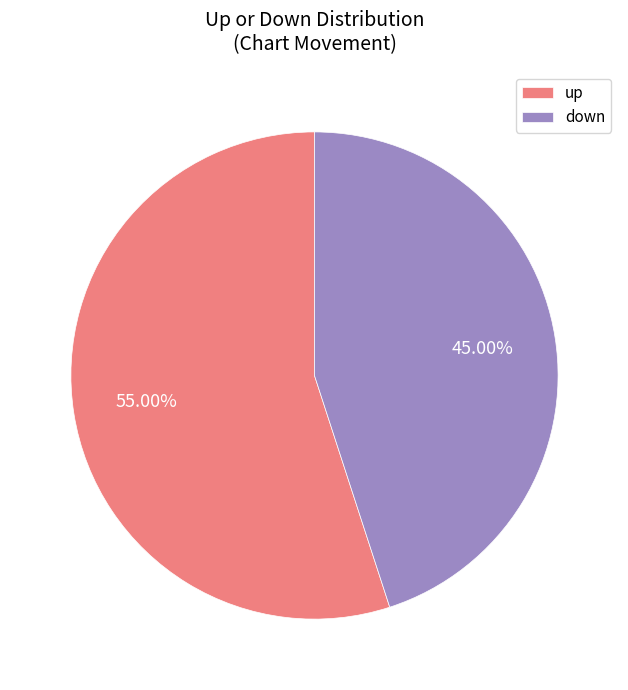

Rank the categories by value from highest to lowest.

up, down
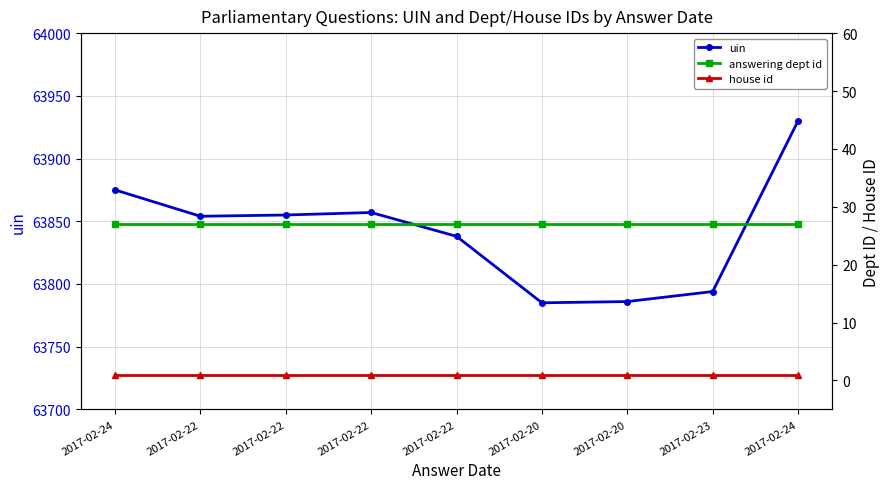

Reading left to right, what are all the values shown in this chart?

uin: 63875	63854	63855	63857	63838	63785	63786	63794	63930
answering dept id: 27	27	27	27	27	27	27	27	27
house id: 1	1	1	1	1	1	1	1	1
· · · ·
> _Required work_: Convert the records above into a Markdown table with the columns Row and Line. Put each nonblank line in its own numbered row, and leave the pictures out of the answer.

> _Answer to the exercise_:
| Row | Line |
|---|---|
| 1 | Rank the categories by value from highest to lowest. |
| 2 | up, down |
| 3 | Reading left to right, what are all the values shown in this chart? |
| 4 | uin: 63875	63854	63855	63857	63838	63785	63786	63794	63930 |
| 5 | answering dept id: 27	27	27	27	27	27	27	27	27 |
| 6 | house id: 1	1	1	1	1	1	1	1	1 |